Reeves: “I’m a RAID 2 guy. I like dramatic and emotional action as opposed to spectacle action. I mean, I like when there is spectacle action, like with the James Bond and BOURNE films. But I like when there’s a story, and that’s often achieved by being able to put the character in the world.
I got really lucky with who I worked with on POINT BREAK, and on SPEED, and then with the Wachowskis. To be working with people who were able to put in me in places where normally you couldn’t go, whether it was under a bus or on a surfboard or doing a certain kind of gunfight.
With JOHN WICK, we had longer takes. Not necessarily cutting to close-ups and then cutting wide or jittery camera, they wanted to do a different style. I like that. I like that you can connect with the performer and the story because you’re there and you believe that that’s happening. It’s a different kind of wind, and I’m a fan.”
I know in the past the filmmakers helped you with your stunts, but here, it seems as though you did all the heavy lifting.
Reeves: “The filmmakers come from a stunt background. I met them on The Matrix trilogy and they’ve done second unit directing for films like THE HUNGER GAMES, THE EXPENDABLES, 300, and a lot of Statham movies. They raised the bar really high. They wanted to do long takes, and not so many cuts. They wanted to integrate pistol work with judo and jujitsu. They introduced me to some professionals to teach me those different skills. In this film, I didn’t get to do two months of training with choreography. I was learning choreography the weekend before we shot it or two nights before we were doing it. The fight with Adrianne Palicki, I learned the day we shot it. They tried to give me a skill set and then they said, ‘OK Keanu, we’ve built you this room and we have a bunch of things for you to do. And everybody else around you has been practicing. Go!’ I liked that challenge, but it was new territory for me.”
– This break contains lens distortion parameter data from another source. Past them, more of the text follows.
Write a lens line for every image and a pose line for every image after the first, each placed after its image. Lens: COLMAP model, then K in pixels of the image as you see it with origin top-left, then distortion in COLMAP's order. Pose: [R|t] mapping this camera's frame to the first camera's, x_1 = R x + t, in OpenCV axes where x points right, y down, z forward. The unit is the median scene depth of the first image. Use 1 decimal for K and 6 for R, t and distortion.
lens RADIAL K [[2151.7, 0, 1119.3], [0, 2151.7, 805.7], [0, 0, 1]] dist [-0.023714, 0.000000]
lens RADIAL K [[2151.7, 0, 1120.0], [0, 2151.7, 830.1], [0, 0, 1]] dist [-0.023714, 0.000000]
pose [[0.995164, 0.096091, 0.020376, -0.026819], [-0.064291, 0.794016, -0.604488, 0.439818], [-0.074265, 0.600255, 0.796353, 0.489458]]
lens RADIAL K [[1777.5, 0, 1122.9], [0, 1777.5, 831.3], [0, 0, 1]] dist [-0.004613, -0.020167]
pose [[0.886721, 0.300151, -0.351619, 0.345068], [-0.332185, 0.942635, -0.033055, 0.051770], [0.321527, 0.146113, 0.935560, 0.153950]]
Because you’ve worked with the directors before (when they worked with you in THE MATRIX and various others as stunt coordinators and/or your stunt double), did you learn anything more about them as people or artists once they stepped into the director’s chair for the first time?
Reeves: “Yeah, I don’t know if I learned anything new. [Chad Stahelski] helped trained me. We kind of shared wire-work. Often times, it’s been teacher-student. With this experience, it was not only that, but I was getting to watch not a teacher but a director. It was cool to watch him talk about the film – his hope for the action, his vision for how people should look, and the style of it. And it was cool to see him deal with the responsibility – a physical production.
It was a challenging picture time-wise and with its budget. They had a big ambition for scale and scope. We didn’t have all the money and the days, but [Chad and David Leitch] found a way to tell the story and give it that scale.
So I guess it’s the talent, something that I thought he would have as a visionary and director. They had some challenges: ‘OK. We’re going to shoot this in five days.’ Then, the producer would say, ‘No. You’re going to do it in two.’ [Laughs] Then they are like, ‘No. We’re not. We’re going to find a way to shoot it in three.’ This became an interesting thing of how you’re going to maintain your vision when your time is being cut. However, I thought they really succeeded at that. So, it was cool to watch them do that.
And also, I think from my experience directing before with MAN OF THAI CHI, I had a different take on JOHN WICK. I was like, ‘OK, guys. This is what I learned.’ But they also have worked with so many directors in second unit. So they came with a lot of experience.”
JOHN WICK opens in theaters on October 24.